I also believe that this Venus transit was to seed our oceans with more of the Amon-RA virus and saurian DNA, that again, has historically made a pass over our planet every century or so, and brought, often unwelcome, changes to our planet's biological diversity. None of the changes/visitors that were planned for May 2oth had any benefits, as far as I can see.
So ends the post that I wanted to write this morning, but felt compelled to cut off in small bits, frustrated with a messed up computer, a sense of urgency, and my own foul mood, brought about by the recent Dulce experience, an encounter with Maurice Strong last night in my dream, and an autistic brain that had me irritable and "off" for most of the day.
In my dream last night, Maurice Strong drove up in a car, and I was going to try to hop a ride with him. However, Maurice Strong is not stupid, the car was full, and he drove off, but still somehow, I ended up tagging along with the Amon RA crowd, who no doubt, did more horrible things to me, that I cannot remember. When I have dreams like this, my whole following day is lousy, but sometimes, I still have to follow through with things, even if I don't feel like it.
However, I realized today, while trying to elevate my mental vibrations, that somehow, someway, I am going to have to push through these negative, autistic feelings, and keep my irritability and anger in check, because it will boomerang on me and my ambitions every single time. It is like having to accept this body that I am in. I cannot change it in my current reality, and I cannot get out of this current reality, except in this body, so I have to make some kind of peace with it, no matter how uncomfortable it is. So it is with my brain--I cannot stop the inflammation, autism, and viral downloads, until I am free enough to choose what implants go in my brain, yet I cannot be free to make that decision as long as I am stuck on this plane of reality. So, I have to elevate the mind, with the brain I got, because being stuck in 3D reality, at the mercy of all these evil reptilians and satanists is just not tenable.
So, I have decided to go back to the basics--to recognize that I am being "pushed" into "sin"--anger and low mental vibrations, and to fight back, not by cursing out and yelling at all these mind control players and games, but by commending them to God. That shouldn't be too hard, because really most of this satanic crowd are pathetically needy--victims of severe child abuse themselves.
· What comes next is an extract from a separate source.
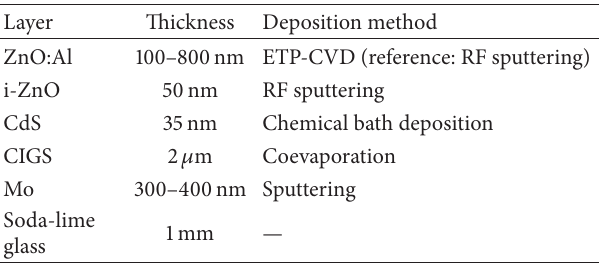
Table2:StructureofCIGSsolarcell,withthedepositionprocedures and film thicknesses included for each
In recognition of that need for spiritual effort and redress, I do feel I owe another apology--to Ambassador Rice, whose talents I denigrated earlier today. I did not mean to imply that she incompetent in her position. She is an intelligent, capable woman who would fit in well in a multitude of positions. I just haven't seen that passionate engagement with international politics in her that I have seen in so many other UN ambassadors. However, that could be a plus--because she certainly would be my pick as UN ambassador over the previous two occupants of that office! So for my cranky lack of tact and magnanimity, I do apologize to Susan Rice, and wish her well.